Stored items
--------------------

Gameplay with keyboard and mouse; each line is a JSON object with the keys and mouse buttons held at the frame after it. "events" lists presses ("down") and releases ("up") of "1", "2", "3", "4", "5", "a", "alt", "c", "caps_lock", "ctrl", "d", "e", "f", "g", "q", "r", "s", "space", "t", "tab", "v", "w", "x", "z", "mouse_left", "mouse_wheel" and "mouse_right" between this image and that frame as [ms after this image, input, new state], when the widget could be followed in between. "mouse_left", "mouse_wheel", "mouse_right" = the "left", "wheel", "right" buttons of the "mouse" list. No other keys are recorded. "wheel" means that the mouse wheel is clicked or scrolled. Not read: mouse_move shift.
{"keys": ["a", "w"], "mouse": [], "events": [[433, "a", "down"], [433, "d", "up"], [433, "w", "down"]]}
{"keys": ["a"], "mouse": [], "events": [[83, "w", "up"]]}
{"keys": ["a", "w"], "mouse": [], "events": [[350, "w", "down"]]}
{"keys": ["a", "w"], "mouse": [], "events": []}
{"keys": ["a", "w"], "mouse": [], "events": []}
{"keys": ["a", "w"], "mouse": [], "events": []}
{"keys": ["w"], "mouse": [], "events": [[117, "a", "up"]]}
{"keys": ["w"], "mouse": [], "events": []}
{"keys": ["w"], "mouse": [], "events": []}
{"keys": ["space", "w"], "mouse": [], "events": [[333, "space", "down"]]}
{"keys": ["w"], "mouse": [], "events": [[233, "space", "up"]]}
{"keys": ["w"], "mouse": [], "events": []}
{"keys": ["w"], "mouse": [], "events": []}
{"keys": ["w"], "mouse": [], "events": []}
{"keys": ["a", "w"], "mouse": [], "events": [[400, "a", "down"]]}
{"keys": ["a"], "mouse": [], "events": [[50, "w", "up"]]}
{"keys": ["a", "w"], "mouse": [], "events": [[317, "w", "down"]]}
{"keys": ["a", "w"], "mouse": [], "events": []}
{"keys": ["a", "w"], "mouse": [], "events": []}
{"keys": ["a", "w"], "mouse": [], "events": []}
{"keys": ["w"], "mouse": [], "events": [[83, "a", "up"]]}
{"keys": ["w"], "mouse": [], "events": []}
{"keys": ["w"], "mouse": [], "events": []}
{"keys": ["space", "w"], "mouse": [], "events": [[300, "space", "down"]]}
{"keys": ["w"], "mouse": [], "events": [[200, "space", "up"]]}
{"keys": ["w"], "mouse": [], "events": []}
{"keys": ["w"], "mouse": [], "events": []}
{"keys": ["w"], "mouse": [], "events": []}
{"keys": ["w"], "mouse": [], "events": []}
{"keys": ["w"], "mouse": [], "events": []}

--------------------

*TASK BRIEF:* The records shown above are to be retyped exactly, with none omitted.

*TASK RESULT:*
Gameplay with keyboard and mouse; each line is a JSON object with the keys and mouse buttons held at the frame after it. "events" lists presses ("down") and releases ("up") of "1", "2", "3", "4", "5", "a", "alt", "c", "caps_lock", "ctrl", "d", "e", "f", "g", "q", "r", "s", "space", "t", "tab", "v", "w", "x", "z", "mouse_left", "mouse_wheel" and "mouse_right" between this image and that frame as [ms after this image, input, new state], when the widget could be followed in between. "mouse_left", "mouse_wheel", "mouse_right" = the "left", "wheel", "right" buttons of the "mouse" list. No other keys are recorded. "wheel" means that the mouse wheel is clicked or scrolled. Not read: mouse_move shift.
{"keys": ["a", "w"], "mouse": [], "events": [[433, "a", "down"], [433, "d", "up"], [433, "w", "down"]]}
{"keys": ["a"], "mouse": [], "events": [[83, "w", "up"]]}
{"keys": ["a", "w"], "mouse": [], "events": [[350, "w", "down"]]}
{"keys": ["a", "w"], "mouse": [], "events": []}
{"keys": ["a", "w"], "mouse": [], "events": []}
{"keys": ["a", "w"], "mouse": [], "events": []}
{"keys": ["w"], "mouse": [], "events": [[117, "a", "up"]]}
{"keys": ["w"], "mouse": [], "events": []}
{"keys": ["w"], "mouse": [], "events": []}
{"keys": ["space", "w"], "mouse": [], "events": [[333, "space", "down"]]}
{"keys": ["w"], "mouse": [], "events": [[233, "space", "up"]]}
{"keys": ["w"], "mouse": [], "events": []}
{"keys": ["w"], "mouse": [], "events": []}
{"keys": ["w"], "mouse": [], "events": []}
{"keys": ["a", "w"], "mouse": [], "events": [[400, "a", "down"]]}
{"keys": ["a"], "mouse": [], "events": [[50, "w", "up"]]}
{"keys": ["a", "w"], "mouse": [], "events": [[317, "w", "down"]]}
{"keys": ["a", "w"], "mouse": [], "events": []}
{"keys": ["a", "w"], "mouse": [], "events": []}
{"keys": ["a", "w"], "mouse": [], "events": []}
{"keys": ["w"], "mouse": [], "events": [[83, "a", "up"]]}
{"keys": ["w"], "mouse": [], "events": []}
{"keys": ["w"], "mouse": [], "events": []}
{"keys": ["space", "w"], "mouse": [], "events": [[300, "space", "down"]]}
{"keys": ["w"], "mouse": [], "events": [[200, "space", "up"]]}
{"keys": ["w"], "mouse": [], "events": []}
{"keys": ["w"], "mouse": [], "events": []}
{"keys": ["w"], "mouse": [], "events": []}
{"keys": ["w"], "mouse": [], "events": []}
{"keys": ["w"], "mouse": [], "events": []}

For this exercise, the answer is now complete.